▶
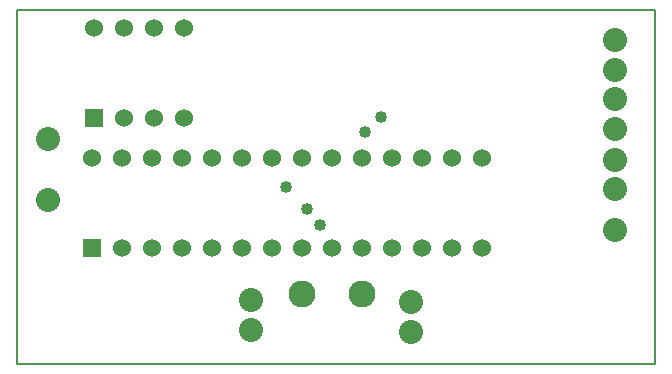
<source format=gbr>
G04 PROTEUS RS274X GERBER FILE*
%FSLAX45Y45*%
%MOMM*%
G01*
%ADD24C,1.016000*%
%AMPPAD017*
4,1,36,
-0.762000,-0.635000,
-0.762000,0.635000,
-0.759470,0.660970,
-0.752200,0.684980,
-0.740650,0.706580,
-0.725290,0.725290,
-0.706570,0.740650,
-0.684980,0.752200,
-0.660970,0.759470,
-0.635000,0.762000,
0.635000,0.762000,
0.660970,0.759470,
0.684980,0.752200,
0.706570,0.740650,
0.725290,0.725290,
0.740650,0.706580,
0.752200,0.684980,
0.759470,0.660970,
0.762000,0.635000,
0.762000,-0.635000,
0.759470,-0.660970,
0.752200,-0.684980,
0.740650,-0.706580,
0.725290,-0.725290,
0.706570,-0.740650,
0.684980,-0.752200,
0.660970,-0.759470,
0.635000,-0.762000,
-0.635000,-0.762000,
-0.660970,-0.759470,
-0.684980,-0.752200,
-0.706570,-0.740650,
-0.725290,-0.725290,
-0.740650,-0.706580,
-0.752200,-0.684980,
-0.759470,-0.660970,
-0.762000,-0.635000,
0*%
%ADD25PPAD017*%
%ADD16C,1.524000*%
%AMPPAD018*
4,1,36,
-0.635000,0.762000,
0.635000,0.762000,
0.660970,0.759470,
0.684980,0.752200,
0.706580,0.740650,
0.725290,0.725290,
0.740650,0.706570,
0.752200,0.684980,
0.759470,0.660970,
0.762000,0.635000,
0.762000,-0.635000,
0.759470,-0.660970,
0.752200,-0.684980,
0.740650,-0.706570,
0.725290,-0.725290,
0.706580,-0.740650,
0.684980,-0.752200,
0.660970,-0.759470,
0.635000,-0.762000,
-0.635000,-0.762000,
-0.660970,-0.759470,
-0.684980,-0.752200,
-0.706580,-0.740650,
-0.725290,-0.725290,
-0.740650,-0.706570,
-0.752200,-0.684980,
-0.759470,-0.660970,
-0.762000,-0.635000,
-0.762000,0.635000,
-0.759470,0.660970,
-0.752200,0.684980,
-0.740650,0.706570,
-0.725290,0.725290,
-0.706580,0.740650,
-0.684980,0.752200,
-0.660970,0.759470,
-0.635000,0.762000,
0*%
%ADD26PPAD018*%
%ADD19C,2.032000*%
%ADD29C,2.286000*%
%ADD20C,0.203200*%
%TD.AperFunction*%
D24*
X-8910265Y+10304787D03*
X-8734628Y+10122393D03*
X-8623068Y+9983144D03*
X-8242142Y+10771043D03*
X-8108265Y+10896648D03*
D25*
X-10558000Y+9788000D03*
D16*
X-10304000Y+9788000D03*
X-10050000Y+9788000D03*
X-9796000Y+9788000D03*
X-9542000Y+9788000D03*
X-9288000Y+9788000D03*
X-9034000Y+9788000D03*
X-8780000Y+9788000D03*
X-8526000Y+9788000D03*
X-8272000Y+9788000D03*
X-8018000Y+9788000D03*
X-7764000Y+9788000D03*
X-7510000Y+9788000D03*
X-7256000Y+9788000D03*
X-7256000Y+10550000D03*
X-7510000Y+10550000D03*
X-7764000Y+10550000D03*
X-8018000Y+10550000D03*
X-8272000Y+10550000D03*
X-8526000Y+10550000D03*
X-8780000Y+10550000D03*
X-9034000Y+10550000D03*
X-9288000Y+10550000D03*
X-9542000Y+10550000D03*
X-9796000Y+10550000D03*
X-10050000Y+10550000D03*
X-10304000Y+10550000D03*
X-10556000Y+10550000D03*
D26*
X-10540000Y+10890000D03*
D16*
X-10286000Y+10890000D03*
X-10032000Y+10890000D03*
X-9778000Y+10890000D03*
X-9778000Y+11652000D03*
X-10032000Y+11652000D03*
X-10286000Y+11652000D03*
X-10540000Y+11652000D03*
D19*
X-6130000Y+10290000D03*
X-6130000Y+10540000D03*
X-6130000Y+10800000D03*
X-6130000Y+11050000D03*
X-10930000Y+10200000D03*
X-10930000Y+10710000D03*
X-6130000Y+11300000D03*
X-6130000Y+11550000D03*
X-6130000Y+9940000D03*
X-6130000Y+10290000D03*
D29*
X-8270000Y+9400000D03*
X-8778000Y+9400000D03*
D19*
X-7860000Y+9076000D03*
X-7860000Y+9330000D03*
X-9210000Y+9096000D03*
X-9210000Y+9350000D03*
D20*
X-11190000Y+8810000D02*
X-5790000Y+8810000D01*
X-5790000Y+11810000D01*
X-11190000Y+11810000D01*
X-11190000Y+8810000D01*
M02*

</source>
◀
Your assignment -> Reproduce the whole listing verbatim. Pictures stay out of the copy.

Answer area ->
<source format=gbr>
G04 PROTEUS RS274X GERBER FILE*
%FSLAX45Y45*%
%MOMM*%
G01*
%ADD24C,1.016000*%
%AMPPAD017*
4,1,36,
-0.762000,-0.635000,
-0.762000,0.635000,
-0.759470,0.660970,
-0.752200,0.684980,
-0.740650,0.706580,
-0.725290,0.725290,
-0.706570,0.740650,
-0.684980,0.752200,
-0.660970,0.759470,
-0.635000,0.762000,
0.635000,0.762000,
0.660970,0.759470,
0.684980,0.752200,
0.706570,0.740650,
0.725290,0.725290,
0.740650,0.706580,
0.752200,0.684980,
0.759470,0.660970,
0.762000,0.635000,
0.762000,-0.635000,
0.759470,-0.660970,
0.752200,-0.684980,
0.740650,-0.706580,
0.725290,-0.725290,
0.706570,-0.740650,
0.684980,-0.752200,
0.660970,-0.759470,
0.635000,-0.762000,
-0.635000,-0.762000,
-0.660970,-0.759470,
-0.684980,-0.752200,
-0.706570,-0.740650,
-0.725290,-0.725290,
-0.740650,-0.706580,
-0.752200,-0.684980,
-0.759470,-0.660970,
-0.762000,-0.635000,
0*%
%ADD25PPAD017*%
%ADD16C,1.524000*%
%AMPPAD018*
4,1,36,
-0.635000,0.762000,
0.635000,0.762000,
0.660970,0.759470,
0.684980,0.752200,
0.706580,0.740650,
0.725290,0.725290,
0.740650,0.706570,
0.752200,0.684980,
0.759470,0.660970,
0.762000,0.635000,
0.762000,-0.635000,
0.759470,-0.660970,
0.752200,-0.684980,
0.740650,-0.706570,
0.725290,-0.725290,
0.706580,-0.740650,
0.684980,-0.752200,
0.660970,-0.759470,
0.635000,-0.762000,
-0.635000,-0.762000,
-0.660970,-0.759470,
-0.684980,-0.752200,
-0.706580,-0.740650,
-0.725290,-0.725290,
-0.740650,-0.706570,
-0.752200,-0.684980,
-0.759470,-0.660970,
-0.762000,-0.635000,
-0.762000,0.635000,
-0.759470,0.660970,
-0.752200,0.684980,
-0.740650,0.706570,
-0.725290,0.725290,
-0.706580,0.740650,
-0.684980,0.752200,
-0.660970,0.759470,
-0.635000,0.762000,
0*%
%ADD26PPAD018*%
%ADD19C,2.032000*%
%ADD29C,2.286000*%
%ADD20C,0.203200*%
%TD.AperFunction*%
D24*
X-8910265Y+10304787D03*
X-8734628Y+10122393D03*
X-8623068Y+9983144D03*
X-8242142Y+10771043D03*
X-8108265Y+10896648D03*
D25*
X-10558000Y+9788000D03*
D16*
X-10304000Y+9788000D03*
X-10050000Y+9788000D03*
X-9796000Y+9788000D03*
X-9542000Y+9788000D03*
X-9288000Y+9788000D03*
X-9034000Y+9788000D03*
X-8780000Y+9788000D03*
X-8526000Y+9788000D03*
X-8272000Y+9788000D03*
X-8018000Y+9788000D03*
X-7764000Y+9788000D03*
X-7510000Y+9788000D03*
X-7256000Y+9788000D03*
X-7256000Y+10550000D03*
X-7510000Y+10550000D03*
X-7764000Y+10550000D03*
X-8018000Y+10550000D03*
X-8272000Y+10550000D03*
X-8526000Y+10550000D03*
X-8780000Y+10550000D03*
X-9034000Y+10550000D03*
X-9288000Y+10550000D03*
X-9542000Y+10550000D03*
X-9796000Y+10550000D03*
X-10050000Y+10550000D03*
X-10304000Y+10550000D03*
X-10556000Y+10550000D03*
D26*
X-10540000Y+10890000D03*
D16*
X-10286000Y+10890000D03*
X-10032000Y+10890000D03*
X-9778000Y+10890000D03*
X-9778000Y+11652000D03*
X-10032000Y+11652000D03*
X-10286000Y+11652000D03*
X-10540000Y+11652000D03*
D19*
X-6130000Y+10290000D03*
X-6130000Y+10540000D03*
X-6130000Y+10800000D03*
X-6130000Y+11050000D03*
X-10930000Y+10200000D03*
X-10930000Y+10710000D03*
X-6130000Y+11300000D03*
X-6130000Y+11550000D03*
X-6130000Y+9940000D03*
X-6130000Y+10290000D03*
D29*
X-8270000Y+9400000D03*
X-8778000Y+9400000D03*
D19*
X-7860000Y+9076000D03*
X-7860000Y+9330000D03*
X-9210000Y+9096000D03*
X-9210000Y+9350000D03*
D20*
X-11190000Y+8810000D02*
X-5790000Y+8810000D01*
X-5790000Y+11810000D01*
X-11190000Y+11810000D01*
X-11190000Y+8810000D01*
M02*

</source>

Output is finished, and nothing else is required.